Autrefois architecte à Londres où elle a accumulé un certain nombre de dettes, Liese Campbell vit à présent à Melbourne, travaillant pour son oncle agent immobilier.
Elle fait la rencontre d'Alexander Colquhoun, riche propriétaire terrien qui cherche un appartement.
Au fil de leurs rendez-vous, Liese et Alexander entament une liaison...rémunérée, l'occasion idéale pour Liese de rembourser ses dettes et quitter l'Australie.
Juste avant son départ, Alexander lui propose une coquette somme d'argent en échange d'un weekend passé avec lui dans sa ferme du bush.
Autant dire que Liese est loin de soupçonner ce qui l'attend...

" Un froid glacial m'envahit. Je l'avais invité dans ma pièce la plus intime. Une fois dedans, il s'était emparé de mon fantasme et l'avait complètement désarticulé.
Jusqu'à ce que, par le plus grand, le plus improbable des hasards, je comprenne que je m'étais échouée dans un endroit froid, humide, inconnu.
J'étais dans la pièce qui se trouvait à l'intérieur de sa tête à lui et il avait fermé la porte à clé." p.149


Durant quatre mois, Liese et Alexander ont prétexté une recherche d'appartement pour se voir régulièrement et assouvir leurs fantasmes dans des appartements de location.
Et pour pimenter encore plus les choses, tous deux s'adonnent à un jeu de rôles façon "Pretty Woman", elle s'improvisant prostituée issue des bas fonds et lui, riche chevalier l'arrachant à une vie de misère.
A ce jeu-là, ils se révèlent plutôt mauvais acteurs. Liese n'ayant jamais versé dans la prostitution avant lui et Alexander affichant une curiosité timide, comme si il n'assumait pas vraiment leur relation.
La situation prend rapidement une autre tournure lorsque Liese le rejoint dans sa ferme.
Non seulement le décor se veut des plus austères et des plus glauques mais en plus, contrairement à Liese qui s'évertue à conserver son rôle, Alexander commence à se détacher du sien.
Il semblerait que, loin de la considérer comme une vulgaire prostituée, Alexander se soit réellement entiché d'elle et ait envie de la connaître. Au point de se montrer très intrusif et beaucoup plus sûr de lui, ce qui n'est pas vraiment du goût de Liese.

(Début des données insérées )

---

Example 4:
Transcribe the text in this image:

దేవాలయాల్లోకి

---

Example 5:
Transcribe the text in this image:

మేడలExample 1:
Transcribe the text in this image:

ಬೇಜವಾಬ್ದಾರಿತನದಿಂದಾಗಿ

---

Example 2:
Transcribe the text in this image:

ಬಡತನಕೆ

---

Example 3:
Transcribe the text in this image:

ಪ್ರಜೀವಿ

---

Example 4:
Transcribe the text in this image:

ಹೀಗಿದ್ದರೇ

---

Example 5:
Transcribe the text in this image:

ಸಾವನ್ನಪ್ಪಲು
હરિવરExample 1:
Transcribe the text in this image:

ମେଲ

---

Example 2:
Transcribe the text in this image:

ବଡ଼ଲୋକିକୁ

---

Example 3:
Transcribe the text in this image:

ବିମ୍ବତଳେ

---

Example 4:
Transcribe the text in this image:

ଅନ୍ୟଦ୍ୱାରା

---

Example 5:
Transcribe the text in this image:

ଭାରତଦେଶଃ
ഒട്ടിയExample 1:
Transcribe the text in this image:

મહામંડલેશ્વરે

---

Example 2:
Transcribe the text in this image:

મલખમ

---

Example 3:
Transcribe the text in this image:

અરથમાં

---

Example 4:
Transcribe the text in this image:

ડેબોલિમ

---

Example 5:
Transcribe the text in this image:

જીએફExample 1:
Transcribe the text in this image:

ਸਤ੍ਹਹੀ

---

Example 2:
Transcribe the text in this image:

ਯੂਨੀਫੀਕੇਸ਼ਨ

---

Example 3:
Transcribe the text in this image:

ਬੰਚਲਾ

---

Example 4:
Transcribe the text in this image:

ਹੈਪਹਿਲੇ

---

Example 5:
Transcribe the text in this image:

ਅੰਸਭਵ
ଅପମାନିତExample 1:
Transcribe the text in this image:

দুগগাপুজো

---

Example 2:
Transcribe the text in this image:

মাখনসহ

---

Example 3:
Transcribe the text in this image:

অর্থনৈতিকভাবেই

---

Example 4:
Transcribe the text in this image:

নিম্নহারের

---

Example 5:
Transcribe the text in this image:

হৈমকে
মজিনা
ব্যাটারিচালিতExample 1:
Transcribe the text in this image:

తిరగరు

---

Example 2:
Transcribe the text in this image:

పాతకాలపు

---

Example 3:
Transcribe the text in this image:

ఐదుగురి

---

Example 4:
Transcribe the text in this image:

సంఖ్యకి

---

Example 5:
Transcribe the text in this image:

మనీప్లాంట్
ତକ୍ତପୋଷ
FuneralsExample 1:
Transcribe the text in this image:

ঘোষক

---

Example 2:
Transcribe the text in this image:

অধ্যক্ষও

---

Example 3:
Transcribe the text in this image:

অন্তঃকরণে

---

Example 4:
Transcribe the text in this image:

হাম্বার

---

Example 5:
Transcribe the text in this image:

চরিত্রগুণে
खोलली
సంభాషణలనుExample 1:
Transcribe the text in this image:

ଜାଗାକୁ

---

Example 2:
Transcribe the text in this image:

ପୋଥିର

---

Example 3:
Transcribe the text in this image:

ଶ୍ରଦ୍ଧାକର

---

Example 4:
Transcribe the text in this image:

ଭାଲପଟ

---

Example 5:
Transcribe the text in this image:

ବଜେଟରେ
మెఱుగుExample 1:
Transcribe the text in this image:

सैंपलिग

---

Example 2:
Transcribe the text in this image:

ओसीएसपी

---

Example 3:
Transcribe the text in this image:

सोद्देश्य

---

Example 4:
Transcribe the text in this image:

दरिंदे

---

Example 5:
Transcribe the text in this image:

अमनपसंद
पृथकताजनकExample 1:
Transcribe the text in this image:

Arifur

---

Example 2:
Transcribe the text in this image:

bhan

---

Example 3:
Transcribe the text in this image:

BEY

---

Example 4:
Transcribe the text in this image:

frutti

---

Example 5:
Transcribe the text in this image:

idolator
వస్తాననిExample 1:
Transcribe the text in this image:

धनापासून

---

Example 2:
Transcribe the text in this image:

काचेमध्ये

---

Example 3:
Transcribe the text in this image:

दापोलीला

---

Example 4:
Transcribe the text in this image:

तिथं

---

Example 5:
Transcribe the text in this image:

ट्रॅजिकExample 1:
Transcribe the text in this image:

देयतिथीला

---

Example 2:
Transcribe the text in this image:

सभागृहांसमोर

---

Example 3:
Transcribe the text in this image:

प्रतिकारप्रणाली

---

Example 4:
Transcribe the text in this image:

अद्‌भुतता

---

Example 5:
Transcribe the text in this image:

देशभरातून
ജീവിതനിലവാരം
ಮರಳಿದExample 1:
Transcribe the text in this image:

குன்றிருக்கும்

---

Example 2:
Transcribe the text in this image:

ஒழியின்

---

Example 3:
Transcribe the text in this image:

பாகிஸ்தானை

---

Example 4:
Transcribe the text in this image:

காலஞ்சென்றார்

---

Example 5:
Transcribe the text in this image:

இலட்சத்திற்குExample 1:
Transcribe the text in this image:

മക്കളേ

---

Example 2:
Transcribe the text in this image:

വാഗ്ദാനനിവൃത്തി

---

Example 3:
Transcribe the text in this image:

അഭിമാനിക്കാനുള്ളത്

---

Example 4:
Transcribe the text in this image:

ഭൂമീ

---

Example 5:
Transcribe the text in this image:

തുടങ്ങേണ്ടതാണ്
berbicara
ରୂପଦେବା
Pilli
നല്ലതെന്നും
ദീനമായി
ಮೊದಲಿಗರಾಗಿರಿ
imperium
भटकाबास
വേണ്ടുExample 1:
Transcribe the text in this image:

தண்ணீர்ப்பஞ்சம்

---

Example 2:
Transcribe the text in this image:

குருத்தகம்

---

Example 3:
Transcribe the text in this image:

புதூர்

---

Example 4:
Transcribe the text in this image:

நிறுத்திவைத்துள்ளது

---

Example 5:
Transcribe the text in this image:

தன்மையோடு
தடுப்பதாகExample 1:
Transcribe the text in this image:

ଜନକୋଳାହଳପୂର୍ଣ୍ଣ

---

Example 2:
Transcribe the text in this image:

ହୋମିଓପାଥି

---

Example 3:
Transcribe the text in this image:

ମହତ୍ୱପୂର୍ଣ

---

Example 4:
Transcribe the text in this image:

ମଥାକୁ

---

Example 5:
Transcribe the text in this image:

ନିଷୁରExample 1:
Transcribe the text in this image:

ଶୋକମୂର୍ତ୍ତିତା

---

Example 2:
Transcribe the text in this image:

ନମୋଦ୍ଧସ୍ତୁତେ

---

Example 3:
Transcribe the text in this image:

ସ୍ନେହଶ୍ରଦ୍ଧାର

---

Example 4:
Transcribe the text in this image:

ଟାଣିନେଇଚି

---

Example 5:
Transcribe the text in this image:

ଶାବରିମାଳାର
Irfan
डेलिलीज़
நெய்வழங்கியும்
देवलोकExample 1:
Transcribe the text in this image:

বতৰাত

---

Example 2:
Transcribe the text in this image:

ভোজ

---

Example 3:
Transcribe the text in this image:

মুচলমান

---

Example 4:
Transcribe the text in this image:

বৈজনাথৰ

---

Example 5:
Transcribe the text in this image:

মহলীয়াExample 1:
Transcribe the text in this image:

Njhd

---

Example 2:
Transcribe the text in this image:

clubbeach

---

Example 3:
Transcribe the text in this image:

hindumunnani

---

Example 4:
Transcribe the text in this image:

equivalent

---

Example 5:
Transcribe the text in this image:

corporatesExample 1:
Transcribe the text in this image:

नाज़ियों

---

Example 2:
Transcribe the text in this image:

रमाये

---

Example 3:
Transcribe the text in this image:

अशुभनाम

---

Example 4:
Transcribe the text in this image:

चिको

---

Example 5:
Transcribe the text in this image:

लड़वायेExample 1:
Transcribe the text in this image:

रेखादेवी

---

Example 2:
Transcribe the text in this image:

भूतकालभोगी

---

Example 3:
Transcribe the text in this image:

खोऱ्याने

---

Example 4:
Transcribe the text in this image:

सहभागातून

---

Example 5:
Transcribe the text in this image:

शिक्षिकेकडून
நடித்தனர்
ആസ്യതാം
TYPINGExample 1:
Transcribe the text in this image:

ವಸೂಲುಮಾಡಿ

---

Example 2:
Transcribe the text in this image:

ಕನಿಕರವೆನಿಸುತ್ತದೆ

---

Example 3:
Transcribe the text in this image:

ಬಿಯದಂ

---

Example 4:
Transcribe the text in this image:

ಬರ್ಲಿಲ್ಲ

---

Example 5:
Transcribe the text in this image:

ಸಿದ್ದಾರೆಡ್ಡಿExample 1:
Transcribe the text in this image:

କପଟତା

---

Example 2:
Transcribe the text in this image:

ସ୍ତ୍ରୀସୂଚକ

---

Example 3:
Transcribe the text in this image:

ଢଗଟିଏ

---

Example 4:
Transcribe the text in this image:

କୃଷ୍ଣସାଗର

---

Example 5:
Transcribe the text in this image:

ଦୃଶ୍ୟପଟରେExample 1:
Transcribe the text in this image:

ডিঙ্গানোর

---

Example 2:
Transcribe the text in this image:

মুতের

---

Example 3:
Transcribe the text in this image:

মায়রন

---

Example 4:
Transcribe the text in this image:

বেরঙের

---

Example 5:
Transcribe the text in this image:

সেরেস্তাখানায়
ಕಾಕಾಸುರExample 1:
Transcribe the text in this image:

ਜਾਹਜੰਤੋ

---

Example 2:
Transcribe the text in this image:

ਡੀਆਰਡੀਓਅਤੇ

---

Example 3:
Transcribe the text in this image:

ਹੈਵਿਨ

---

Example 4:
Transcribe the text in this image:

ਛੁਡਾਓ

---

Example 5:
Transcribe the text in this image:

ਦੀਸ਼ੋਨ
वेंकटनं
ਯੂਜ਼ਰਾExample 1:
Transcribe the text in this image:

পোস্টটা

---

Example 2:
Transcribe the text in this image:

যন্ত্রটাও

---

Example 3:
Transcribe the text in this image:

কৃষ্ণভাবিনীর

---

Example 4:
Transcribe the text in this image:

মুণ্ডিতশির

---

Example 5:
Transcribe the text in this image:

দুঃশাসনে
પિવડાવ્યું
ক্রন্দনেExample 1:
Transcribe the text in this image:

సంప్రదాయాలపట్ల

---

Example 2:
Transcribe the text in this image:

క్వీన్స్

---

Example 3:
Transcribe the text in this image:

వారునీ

Et là on s'imagine déjà tomber dans un de ces thrillers au scénario vu et revu. Un huis-clos oppressant mettant en scène Liese séquestrée dans une ferme sinistre au milieu de nulle part par un psychopathe qui va lui en faire baver.
Il faut dire que tout vise à encourager le lecteur dans cette voie : l'ambiance malsaine dont est imprégné tout le roman, le comportement de plus en plus bizarre d'Alexander et une série de détails troublants qui s'accumulent.
Et pourtant...les choses ne vont pas se dérouler comme prévu. L'auteure affectionne vraisemblablement les twists et autres procédés censés embrouiller le lecteur.
Arrivée à la dernière page, je ne savais pas trop quoi penser et j'ai même relu les pages de fin pour m'assurer que je n'avais pas loupé quelques détails en passant.
Au final, les personnalités des deux héros demeurent insaisissables et je me demande encore où se trouvait la limite entre jeu et réalité, à supposer qu'il y en ait une...
De la façon dont je l'ai compris, tout ça m'a semblé trop tiré par les cheveux mais comme vous le voyez, je reste perplexe. Je ne me verrais donc pas vous recommander ou vous déconseiller ce roman.
Si un lecteur passe par ici, je serais curieuse de connaître sa version de l'histoire :)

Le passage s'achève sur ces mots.